Last year, Mahony acted that commitment to the born as well as the unborn in opposing Gov. Pete Wilson’s welfare-cut initiative, which would have been disastrous for the 70% of recipients who are children. Now, Mahony has raised the same concern for immigrant children. Unfortunately, he has been scorned more than praised for his stand. Some have suggested that he is overstepping the line between church and state by commenting on public-policy matters. I doubt if those critics object to the cardinal’s stands on other social issues, such as his crusade against what he calls pornography. He loses my vote on that one as well, but he’s not running for office. He is, rather, a moral leader in our community, whose articulate voice needs to be heard.

The cardinal’s critics also tend to find a dark motive in the fact that many immigrants are Catholic, with the implication being that there is a pecuniary interest in expanded church membership. Absurd. Given the enormous needs of the immigrant community that the Catholic Church has attempted to meet, the cardinal’s welcoming posture can hardly be judged cost-effective, let alone profitable.

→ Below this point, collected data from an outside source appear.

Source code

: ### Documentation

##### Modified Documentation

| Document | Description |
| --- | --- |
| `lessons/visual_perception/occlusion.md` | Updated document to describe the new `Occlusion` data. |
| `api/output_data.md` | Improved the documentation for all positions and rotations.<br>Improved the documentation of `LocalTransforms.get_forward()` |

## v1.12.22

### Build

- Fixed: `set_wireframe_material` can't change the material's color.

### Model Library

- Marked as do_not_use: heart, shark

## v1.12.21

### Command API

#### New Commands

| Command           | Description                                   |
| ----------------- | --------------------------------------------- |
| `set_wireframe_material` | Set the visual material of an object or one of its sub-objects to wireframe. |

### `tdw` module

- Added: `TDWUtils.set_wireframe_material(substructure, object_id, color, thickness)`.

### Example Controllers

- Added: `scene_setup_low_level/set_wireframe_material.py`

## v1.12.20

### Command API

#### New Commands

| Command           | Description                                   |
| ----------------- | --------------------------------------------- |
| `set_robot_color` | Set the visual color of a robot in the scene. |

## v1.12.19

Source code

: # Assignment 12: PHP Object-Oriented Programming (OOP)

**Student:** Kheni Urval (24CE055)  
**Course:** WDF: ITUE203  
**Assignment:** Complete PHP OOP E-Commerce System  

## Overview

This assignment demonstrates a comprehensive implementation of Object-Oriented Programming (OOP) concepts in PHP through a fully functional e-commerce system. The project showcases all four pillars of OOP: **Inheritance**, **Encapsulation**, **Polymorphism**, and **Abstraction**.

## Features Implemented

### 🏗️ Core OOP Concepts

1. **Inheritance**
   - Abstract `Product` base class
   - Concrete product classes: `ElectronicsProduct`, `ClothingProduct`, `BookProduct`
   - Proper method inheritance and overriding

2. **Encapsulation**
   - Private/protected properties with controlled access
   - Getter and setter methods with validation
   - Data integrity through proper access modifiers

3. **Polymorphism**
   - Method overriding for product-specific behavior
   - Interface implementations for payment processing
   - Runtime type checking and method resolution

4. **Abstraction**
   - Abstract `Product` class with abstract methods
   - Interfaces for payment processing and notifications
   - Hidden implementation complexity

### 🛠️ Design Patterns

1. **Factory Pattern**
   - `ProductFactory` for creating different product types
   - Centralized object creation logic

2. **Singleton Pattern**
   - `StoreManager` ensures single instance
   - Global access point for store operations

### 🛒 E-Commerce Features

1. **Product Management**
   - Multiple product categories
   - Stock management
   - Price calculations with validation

One shudders to think what life would be like in Los Angeles were it not for the cohesive force provided by the Catholic Church in the communities abandoned by our civic and business institutions.

Why are the critics giving the cardinal a hard time when all he’s done is heed the command of Scripture “to love the stranger,” and, as he says, the time-honored refrain of monks welcoming travelers to their monasteries: “In the stranger, we encounter Christ.”